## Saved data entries
== Segment start ==

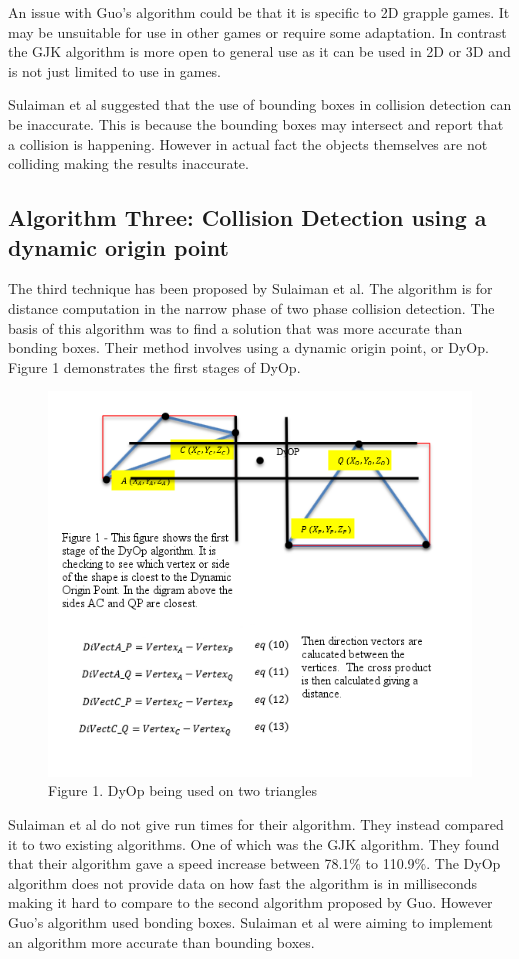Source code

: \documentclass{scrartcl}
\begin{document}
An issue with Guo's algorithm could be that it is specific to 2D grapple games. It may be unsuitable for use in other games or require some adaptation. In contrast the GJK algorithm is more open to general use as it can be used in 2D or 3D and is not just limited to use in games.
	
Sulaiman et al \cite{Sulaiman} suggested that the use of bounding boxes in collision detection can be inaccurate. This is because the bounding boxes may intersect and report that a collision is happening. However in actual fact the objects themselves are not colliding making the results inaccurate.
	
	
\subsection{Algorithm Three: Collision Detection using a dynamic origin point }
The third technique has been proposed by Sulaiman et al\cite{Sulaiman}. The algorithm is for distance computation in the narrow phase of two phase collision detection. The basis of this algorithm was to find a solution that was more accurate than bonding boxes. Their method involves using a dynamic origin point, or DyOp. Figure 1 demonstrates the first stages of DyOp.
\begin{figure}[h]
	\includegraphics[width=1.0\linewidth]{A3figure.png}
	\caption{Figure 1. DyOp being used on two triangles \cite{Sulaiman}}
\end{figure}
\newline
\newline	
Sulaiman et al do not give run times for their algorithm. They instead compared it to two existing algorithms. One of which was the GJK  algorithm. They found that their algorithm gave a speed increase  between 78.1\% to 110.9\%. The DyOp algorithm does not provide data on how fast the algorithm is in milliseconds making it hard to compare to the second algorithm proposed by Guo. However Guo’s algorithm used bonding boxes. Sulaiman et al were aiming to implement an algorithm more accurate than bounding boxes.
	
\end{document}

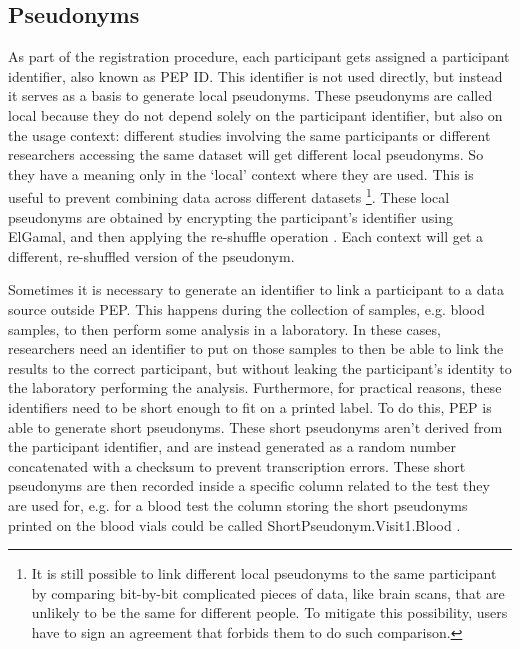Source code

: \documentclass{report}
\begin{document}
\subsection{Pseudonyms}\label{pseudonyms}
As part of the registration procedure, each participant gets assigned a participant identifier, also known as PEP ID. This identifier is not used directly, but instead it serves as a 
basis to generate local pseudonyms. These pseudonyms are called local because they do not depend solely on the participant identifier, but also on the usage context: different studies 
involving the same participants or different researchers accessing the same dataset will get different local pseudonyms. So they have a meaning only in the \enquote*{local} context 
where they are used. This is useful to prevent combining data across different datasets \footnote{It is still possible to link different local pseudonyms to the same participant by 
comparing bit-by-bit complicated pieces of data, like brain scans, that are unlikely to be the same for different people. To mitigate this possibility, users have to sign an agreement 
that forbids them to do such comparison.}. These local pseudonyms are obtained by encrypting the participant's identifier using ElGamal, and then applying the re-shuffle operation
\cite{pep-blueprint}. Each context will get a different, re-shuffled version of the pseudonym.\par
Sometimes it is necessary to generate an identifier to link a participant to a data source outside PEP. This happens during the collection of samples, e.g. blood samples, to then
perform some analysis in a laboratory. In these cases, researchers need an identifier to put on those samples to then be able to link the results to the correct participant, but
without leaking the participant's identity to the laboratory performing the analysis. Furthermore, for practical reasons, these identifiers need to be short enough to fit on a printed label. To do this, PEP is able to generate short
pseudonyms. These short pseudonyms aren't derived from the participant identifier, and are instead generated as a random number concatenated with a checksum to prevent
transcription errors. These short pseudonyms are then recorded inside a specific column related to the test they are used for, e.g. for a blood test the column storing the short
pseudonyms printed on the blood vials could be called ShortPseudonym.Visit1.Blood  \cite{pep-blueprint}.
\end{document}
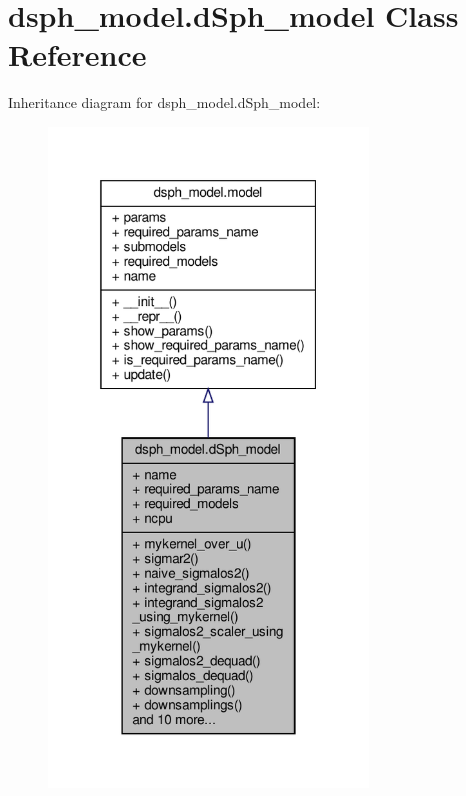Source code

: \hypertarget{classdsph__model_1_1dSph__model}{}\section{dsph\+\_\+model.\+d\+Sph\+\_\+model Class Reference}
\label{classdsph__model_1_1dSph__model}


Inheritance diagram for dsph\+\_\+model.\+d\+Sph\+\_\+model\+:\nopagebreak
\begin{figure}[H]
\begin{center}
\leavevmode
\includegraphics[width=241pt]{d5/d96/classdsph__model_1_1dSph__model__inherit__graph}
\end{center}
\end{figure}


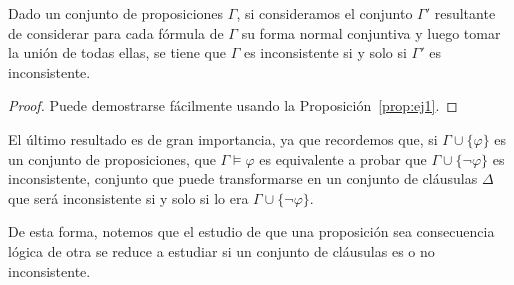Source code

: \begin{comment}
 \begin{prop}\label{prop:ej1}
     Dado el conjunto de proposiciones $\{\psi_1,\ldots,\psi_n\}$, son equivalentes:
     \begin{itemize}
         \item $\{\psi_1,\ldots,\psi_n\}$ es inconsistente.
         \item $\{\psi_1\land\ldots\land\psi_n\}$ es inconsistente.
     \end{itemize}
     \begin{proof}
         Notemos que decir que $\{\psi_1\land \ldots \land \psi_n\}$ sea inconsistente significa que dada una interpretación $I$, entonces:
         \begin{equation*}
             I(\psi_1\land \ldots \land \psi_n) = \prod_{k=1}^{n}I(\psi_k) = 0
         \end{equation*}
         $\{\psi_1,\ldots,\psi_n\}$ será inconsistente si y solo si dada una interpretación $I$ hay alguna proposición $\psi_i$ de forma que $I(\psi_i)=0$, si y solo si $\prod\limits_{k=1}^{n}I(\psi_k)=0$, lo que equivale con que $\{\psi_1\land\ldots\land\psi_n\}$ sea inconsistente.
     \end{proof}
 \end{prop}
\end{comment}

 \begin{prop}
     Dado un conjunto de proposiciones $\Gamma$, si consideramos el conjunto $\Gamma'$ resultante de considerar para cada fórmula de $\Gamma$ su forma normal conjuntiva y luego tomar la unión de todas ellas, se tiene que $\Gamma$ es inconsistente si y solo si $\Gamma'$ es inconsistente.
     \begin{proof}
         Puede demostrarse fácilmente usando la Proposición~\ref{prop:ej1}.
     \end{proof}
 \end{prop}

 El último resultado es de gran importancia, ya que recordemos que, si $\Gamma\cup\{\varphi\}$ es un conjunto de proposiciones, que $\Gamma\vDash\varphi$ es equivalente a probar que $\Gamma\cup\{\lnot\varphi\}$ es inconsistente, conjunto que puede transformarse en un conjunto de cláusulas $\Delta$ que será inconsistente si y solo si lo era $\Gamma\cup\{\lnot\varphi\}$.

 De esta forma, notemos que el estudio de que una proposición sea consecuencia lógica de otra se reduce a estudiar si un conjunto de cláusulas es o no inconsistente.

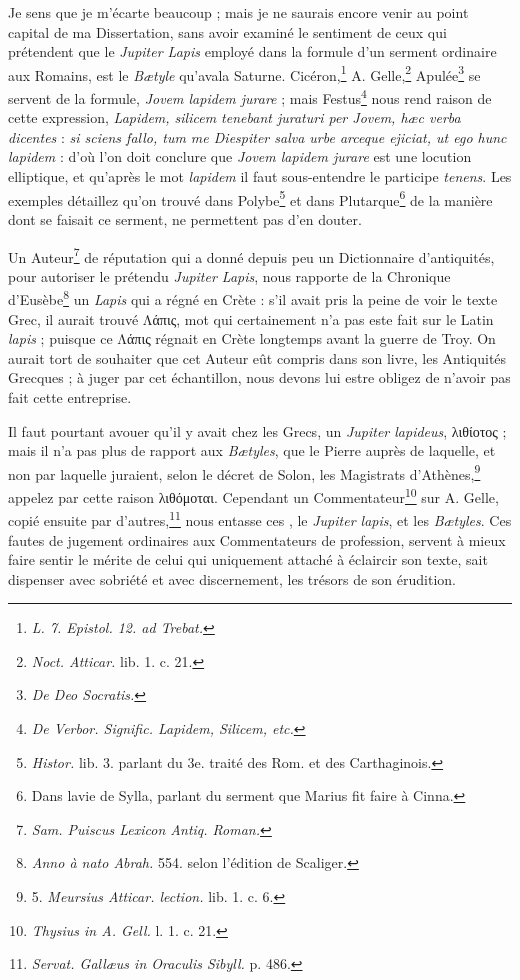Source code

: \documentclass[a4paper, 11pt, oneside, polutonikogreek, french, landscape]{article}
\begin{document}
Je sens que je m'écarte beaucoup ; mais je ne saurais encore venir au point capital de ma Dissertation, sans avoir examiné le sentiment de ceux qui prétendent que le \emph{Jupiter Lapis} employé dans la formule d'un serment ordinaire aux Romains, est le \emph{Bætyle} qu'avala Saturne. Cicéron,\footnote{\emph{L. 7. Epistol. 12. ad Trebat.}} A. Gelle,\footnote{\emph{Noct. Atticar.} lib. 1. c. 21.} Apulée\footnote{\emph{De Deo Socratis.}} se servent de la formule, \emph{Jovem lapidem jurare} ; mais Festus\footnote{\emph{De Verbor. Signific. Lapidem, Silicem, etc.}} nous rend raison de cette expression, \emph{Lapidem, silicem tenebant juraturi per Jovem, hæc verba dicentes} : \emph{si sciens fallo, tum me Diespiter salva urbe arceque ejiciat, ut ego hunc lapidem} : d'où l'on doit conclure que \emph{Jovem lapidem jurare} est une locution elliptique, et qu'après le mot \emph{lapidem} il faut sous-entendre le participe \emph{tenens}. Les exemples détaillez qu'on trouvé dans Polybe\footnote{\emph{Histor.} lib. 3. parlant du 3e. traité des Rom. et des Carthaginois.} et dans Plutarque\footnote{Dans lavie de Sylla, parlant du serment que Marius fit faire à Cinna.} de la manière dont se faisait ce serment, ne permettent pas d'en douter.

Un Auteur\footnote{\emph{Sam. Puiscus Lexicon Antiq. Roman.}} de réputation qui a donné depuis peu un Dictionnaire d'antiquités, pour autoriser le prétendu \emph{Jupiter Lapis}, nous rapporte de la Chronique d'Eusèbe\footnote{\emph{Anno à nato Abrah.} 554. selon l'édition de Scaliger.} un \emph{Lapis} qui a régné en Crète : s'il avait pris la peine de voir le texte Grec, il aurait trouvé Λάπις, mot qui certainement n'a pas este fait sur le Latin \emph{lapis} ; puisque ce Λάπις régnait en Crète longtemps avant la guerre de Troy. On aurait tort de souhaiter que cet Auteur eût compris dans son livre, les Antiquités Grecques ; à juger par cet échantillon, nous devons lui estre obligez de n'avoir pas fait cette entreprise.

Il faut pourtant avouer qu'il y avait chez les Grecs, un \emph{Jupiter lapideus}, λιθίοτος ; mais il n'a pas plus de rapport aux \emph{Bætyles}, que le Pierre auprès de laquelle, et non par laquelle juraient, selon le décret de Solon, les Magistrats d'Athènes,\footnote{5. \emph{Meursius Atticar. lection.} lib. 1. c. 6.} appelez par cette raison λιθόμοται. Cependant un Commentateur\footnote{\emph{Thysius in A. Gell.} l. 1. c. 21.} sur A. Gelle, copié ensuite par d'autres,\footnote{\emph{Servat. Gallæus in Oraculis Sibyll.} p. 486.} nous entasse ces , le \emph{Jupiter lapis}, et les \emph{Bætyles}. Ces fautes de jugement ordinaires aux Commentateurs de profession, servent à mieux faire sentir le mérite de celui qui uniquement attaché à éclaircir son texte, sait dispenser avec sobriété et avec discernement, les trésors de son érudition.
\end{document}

== Segment end ==

## THE PROBLEM
A single number is expected: how many lines in the entries above hold the word "researchers".

## TASK RESPONSE
2